Swap "approximately" for "roughly" wherever it occurs in the lines below, and give back every line with nothing else altered.

===

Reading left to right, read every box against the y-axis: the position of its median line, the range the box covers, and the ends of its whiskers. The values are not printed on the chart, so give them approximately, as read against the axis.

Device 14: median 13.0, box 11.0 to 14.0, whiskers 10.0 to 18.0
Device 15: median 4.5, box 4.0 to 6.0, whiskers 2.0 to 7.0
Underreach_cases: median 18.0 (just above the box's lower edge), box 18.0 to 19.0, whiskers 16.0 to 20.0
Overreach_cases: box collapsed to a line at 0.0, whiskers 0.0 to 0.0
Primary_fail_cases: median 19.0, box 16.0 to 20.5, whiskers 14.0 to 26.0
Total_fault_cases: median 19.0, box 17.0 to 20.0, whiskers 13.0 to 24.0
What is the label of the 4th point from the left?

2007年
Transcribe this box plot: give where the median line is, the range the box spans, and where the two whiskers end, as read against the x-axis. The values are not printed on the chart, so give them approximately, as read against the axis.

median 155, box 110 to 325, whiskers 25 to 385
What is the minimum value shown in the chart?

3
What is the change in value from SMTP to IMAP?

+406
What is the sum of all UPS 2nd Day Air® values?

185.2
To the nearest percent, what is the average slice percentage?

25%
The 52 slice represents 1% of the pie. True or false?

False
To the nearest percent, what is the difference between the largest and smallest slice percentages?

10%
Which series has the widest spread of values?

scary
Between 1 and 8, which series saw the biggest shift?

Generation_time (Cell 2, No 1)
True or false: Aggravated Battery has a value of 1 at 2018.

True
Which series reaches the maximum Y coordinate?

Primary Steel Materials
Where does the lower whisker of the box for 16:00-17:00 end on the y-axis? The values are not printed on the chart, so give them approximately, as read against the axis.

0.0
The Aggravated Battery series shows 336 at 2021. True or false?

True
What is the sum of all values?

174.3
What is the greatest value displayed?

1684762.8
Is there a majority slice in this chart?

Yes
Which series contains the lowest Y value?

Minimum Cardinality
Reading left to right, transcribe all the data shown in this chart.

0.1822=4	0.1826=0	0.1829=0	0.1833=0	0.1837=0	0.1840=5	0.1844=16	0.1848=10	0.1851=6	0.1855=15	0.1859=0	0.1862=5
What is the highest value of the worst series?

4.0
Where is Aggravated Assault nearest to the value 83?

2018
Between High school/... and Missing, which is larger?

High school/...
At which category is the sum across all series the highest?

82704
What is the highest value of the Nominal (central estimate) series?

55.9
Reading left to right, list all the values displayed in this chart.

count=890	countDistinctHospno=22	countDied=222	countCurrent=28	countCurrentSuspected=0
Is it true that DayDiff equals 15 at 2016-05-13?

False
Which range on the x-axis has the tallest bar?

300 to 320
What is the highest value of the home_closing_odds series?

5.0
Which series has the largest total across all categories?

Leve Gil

===

**Task response:**
Reading left to right, read every box against the y-axis: the position of its median line, the range the box covers, and the ends of its whiskers. The values are not printed on the chart, so give them roughly, as read against the axis.

Device 14: median 13.0, box 11.0 to 14.0, whiskers 10.0 to 18.0
Device 15: median 4.5, box 4.0 to 6.0, whiskers 2.0 to 7.0
Underreach_cases: median 18.0 (just above the box's lower edge), box 18.0 to 19.0, whiskers 16.0 to 20.0
Overreach_cases: box collapsed to a line at 0.0, whiskers 0.0 to 0.0
Primary_fail_cases: median 19.0, box 16.0 to 20.5, whiskers 14.0 to 26.0
Total_fault_cases: median 19.0, box 17.0 to 20.0, whiskers 13.0 to 24.0
What is the label of the 4th point from the left?

2007年
Transcribe this box plot: give where the median line is, the range the box spans, and where the two whiskers end, as read against the x-axis. The values are not printed on the chart, so give them roughly, as read against the axis.

median 155, box 110 to 325, whiskers 25 to 385
What is the minimum value shown in the chart?

3
What is the change in value from SMTP to IMAP?

+406
What is the sum of all UPS 2nd Day Air® values?

185.2
To the nearest percent, what is the average slice percentage?

25%
The 52 slice represents 1% of the pie. True or false?

False
To the nearest percent, what is the difference between the largest and smallest slice percentages?

10%
Which series has the widest spread of values?

scary
Between 1 and 8, which series saw the biggest shift?

Generation_time (Cell 2, No 1)
True or false: Aggravated Battery has a value of 1 at 2018.

True
Which series reaches the maximum Y coordinate?

Primary Steel Materials
Where does the lower whisker of the box for 16:00-17:00 end on the y-axis? The values are not printed on the chart, so give them roughly, as read against the axis.

0.0
The Aggravated Battery series shows 336 at 2021. True or false?

True
What is the sum of all values?

174.3
What is the greatest value displayed?

1684762.8
Is there a majority slice in this chart?

Yes
Which series contains the lowest Y value?

Minimum Cardinality
Reading left to right, transcribe all the data shown in this chart.

0.1822=4	0.1826=0	0.1829=0	0.1833=0	0.1837=0	0.1840=5	0.1844=16	0.1848=10	0.1851=6	0.1855=15	0.1859=0	0.1862=5
What is the highest value of the worst series?

4.0
Where is Aggravated Assault nearest to the value 83?

2018
Between High school/... and Missing, which is larger?

High school/...
At which category is the sum across all series the highest?

82704
What is the highest value of the Nominal (central estimate) series?

55.9
Reading left to right, list all the values displayed in this chart.

count=890	countDistinctHospno=22	countDied=222	countCurrent=28	countCurrentSuspected=0
Is it true that DayDiff equals 15 at 2016-05-13?

False
Which range on the x-axis has the tallest bar?

300 to 320
What is the highest value of the home_closing_odds series?

5.0
Which series has the largest total across all categories?

Leve Gil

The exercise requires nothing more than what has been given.